Aim of the task:
Give back exactly the lines of the entries below from the line with "Source: Geopolicity" to the line with "VI. A Road Map", inclusive, and only those.

[Page images and extracted text]
..........

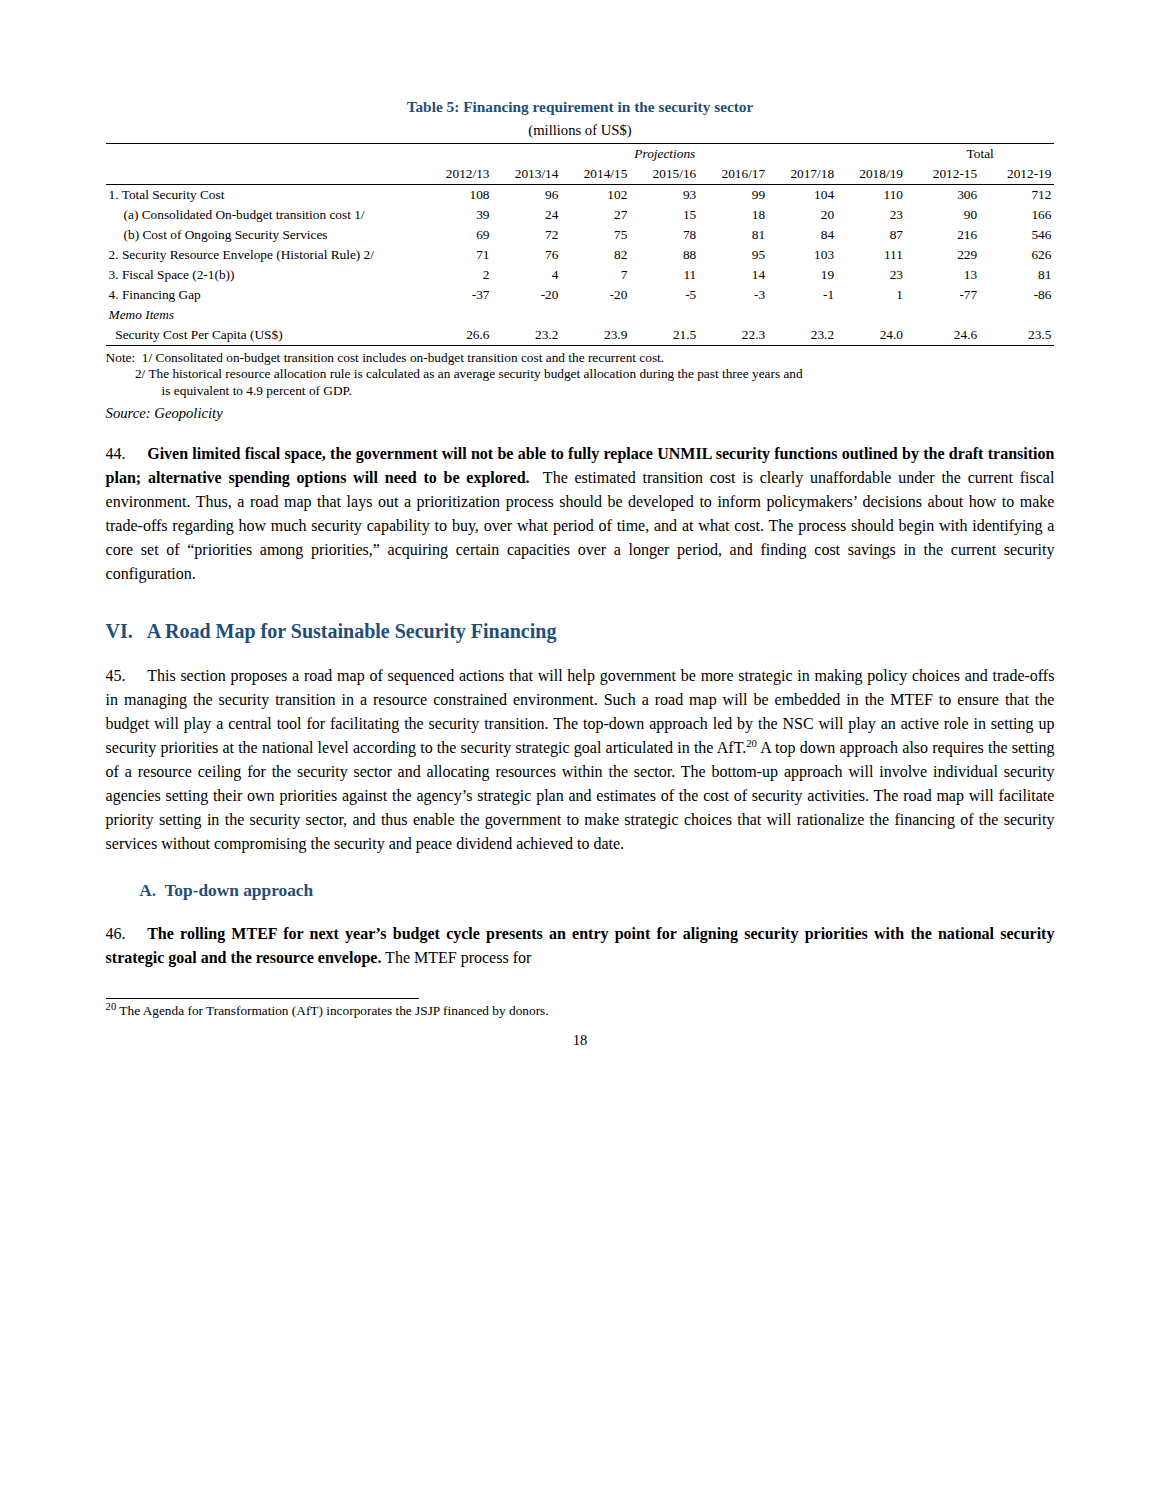Table 5: Financing requirement in the security sector
(millions of US$)
| | Projections | Total |
| | 2012/13 | 2013/14 | 2014/15 | 2015/16 | 2016/17 | 2017/18 | 2018/19 | 2012-15 | 2012-19 |
| 1. Total Security Cost | 108 | 96 | 102 | 93 | 99 | 104 | 110 | 306 | 712 |
| (a) Consolidated On-budget transition cost 1/ | 39 | 24 | 27 | 15 | 18 | 20 | 23 | 90 | 166 |
| (b) Cost of Ongoing Security Services | 69 | 72 | 75 | 78 | 81 | 84 | 87 | 216 | 546 |
| 2. Security Resource Envelope (Historial Rule) 2/ | 71 | 76 | 82 | 88 | 95 | 103 | 111 | 229 | 626 |
| 3. Fiscal Space (2-1(b)) | 2 | 4 | 7 | 11 | 14 | 19 | 23 | 13 | 81 |
| 4. Financing Gap | -37 | -20 | -20 | -5 | -3 | -1 | 1 | -77 | -86 |
| Memo Items | |
| Security Cost Per Capita (US$) | 26.6 | 23.2 | 23.9 | 21.5 | 22.3 | 23.2 | 24.0 | 24.6 | 23.5 |
Note: 1/ Consolitated on-budget transition cost includes on-budget transition cost and the recurrent cost. 2/ The historical resource allocation rule is calculated as an average security budget allocation during the past three years and is equivalent to 4.9 percent of GDP.
Source: Geopolicity
44. Given limited fiscal space, the government will not be able to fully replace UNMIL security functions outlined by the draft transition plan; alternative spending options will need to be explored. The estimated transition cost is clearly unaffordable under the current fiscal environment. Thus, a road map that lays out a prioritization process should be developed to inform policymakers’ decisions about how to make trade-offs regarding how much security capability to buy, over what period of time, and at what cost. The process should begin with identifying a core set of “priorities among priorities,” acquiring certain capacities over a longer period, and finding cost savings in the current security configuration.
VI. A Road Map for Sustainable Security Financing
45. This section proposes a road map of sequenced actions that will help government be more strategic in making policy choices and trade-offs in managing the security transition in a resource constrained environment. Such a road map will be embedded in the MTEF to ensure that the budget will play a central tool for facilitating the security transition. The top-down approach led by the NSC will play an active role in setting up security priorities at the national level according to the security strategic goal articulated in the AfT.20 A top down approach also requires the setting of a resource ceiling for the security sector and allocating resources within the sector. The bottom-up approach will involve individual security agencies setting their own priorities against the agency’s strategic plan and estimates of the cost of security activities. The road map will facilitate priority setting in the security sector, and thus enable the government to make strategic choices that will rationalize the financing of the security services without compromising the security and peace dividend achieved to date.
A. Top-down approach
46. The rolling MTEF for next year’s budget cycle presents an entry point for aligning security priorities with the national security strategic goal and the resource envelope. The MTEF process for
20 The Agenda for Transformation (AfT) incorporates the JSJP financed by donors.
18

..........

Task result:
Source: Geopolicity
44. Given limited fiscal space, the government will not be able to fully replace UNMIL security functions outlined by the draft transition plan; alternative spending options will need to be explored. The estimated transition cost is clearly unaffordable under the current fiscal environment. Thus, a road map that lays out a prioritization process should be developed to inform policymakers’ decisions about how to make trade-offs regarding how much security capability to buy, over what period of time, and at what cost. The process should begin with identifying a core set of “priorities among priorities,” acquiring certain capacities over a longer period, and finding cost savings in the current security configuration.
VI. A Road Map for Sustainable Security Financing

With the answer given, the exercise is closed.